(Keypoint coordinate data)
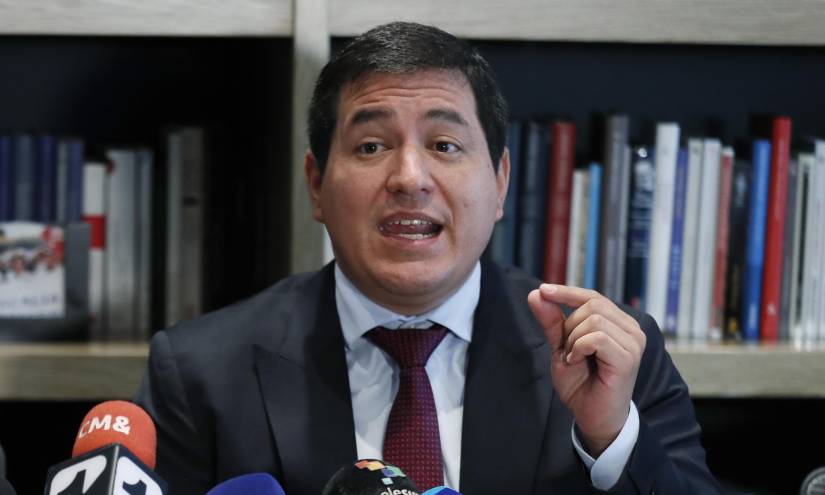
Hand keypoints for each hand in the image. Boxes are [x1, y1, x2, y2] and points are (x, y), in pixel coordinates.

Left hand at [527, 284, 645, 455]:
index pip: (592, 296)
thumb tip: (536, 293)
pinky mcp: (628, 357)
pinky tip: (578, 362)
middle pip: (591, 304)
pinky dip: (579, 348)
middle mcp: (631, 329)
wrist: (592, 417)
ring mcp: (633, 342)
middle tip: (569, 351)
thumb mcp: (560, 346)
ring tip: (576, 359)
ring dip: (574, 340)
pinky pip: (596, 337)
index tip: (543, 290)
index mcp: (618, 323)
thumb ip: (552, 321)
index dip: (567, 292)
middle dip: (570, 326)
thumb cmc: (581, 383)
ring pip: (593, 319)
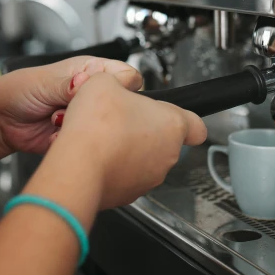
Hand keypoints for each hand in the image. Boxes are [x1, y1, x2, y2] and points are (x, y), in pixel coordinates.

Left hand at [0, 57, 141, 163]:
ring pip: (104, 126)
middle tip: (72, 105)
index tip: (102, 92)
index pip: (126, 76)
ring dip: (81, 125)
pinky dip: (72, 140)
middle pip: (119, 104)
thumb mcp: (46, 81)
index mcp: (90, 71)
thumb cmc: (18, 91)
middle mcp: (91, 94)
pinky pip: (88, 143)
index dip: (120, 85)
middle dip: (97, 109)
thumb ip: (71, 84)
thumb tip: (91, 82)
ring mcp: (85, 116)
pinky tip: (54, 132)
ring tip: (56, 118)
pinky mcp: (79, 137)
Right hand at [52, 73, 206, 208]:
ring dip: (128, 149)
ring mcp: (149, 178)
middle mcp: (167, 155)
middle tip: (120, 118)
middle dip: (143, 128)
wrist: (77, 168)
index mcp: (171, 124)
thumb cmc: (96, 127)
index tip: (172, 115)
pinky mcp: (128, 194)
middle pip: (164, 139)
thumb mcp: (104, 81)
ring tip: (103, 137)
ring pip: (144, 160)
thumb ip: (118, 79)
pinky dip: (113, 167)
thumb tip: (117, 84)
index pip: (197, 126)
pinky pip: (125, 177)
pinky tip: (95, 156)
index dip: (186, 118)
--
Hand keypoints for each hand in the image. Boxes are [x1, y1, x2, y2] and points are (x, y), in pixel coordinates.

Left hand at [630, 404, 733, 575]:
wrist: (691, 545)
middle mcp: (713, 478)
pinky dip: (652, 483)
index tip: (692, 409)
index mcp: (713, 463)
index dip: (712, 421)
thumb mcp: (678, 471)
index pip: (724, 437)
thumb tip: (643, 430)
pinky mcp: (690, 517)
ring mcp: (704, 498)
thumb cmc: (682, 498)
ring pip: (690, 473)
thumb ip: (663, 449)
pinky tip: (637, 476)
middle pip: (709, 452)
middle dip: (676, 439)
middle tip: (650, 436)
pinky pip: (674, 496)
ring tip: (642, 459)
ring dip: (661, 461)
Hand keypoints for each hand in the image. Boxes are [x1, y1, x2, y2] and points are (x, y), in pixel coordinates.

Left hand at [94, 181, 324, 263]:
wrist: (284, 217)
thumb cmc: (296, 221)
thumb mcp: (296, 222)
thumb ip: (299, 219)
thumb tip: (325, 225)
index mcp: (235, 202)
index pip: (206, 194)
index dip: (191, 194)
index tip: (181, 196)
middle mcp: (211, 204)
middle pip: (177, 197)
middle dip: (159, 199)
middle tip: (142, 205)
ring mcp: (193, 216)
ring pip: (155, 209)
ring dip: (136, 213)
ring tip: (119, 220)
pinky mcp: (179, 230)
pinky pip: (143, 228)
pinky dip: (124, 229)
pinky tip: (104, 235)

### TASK DESCRIPTION
Determine the number of lines in the entries that hold "Left". Reply with that number only.

### ANSWER BELOW
4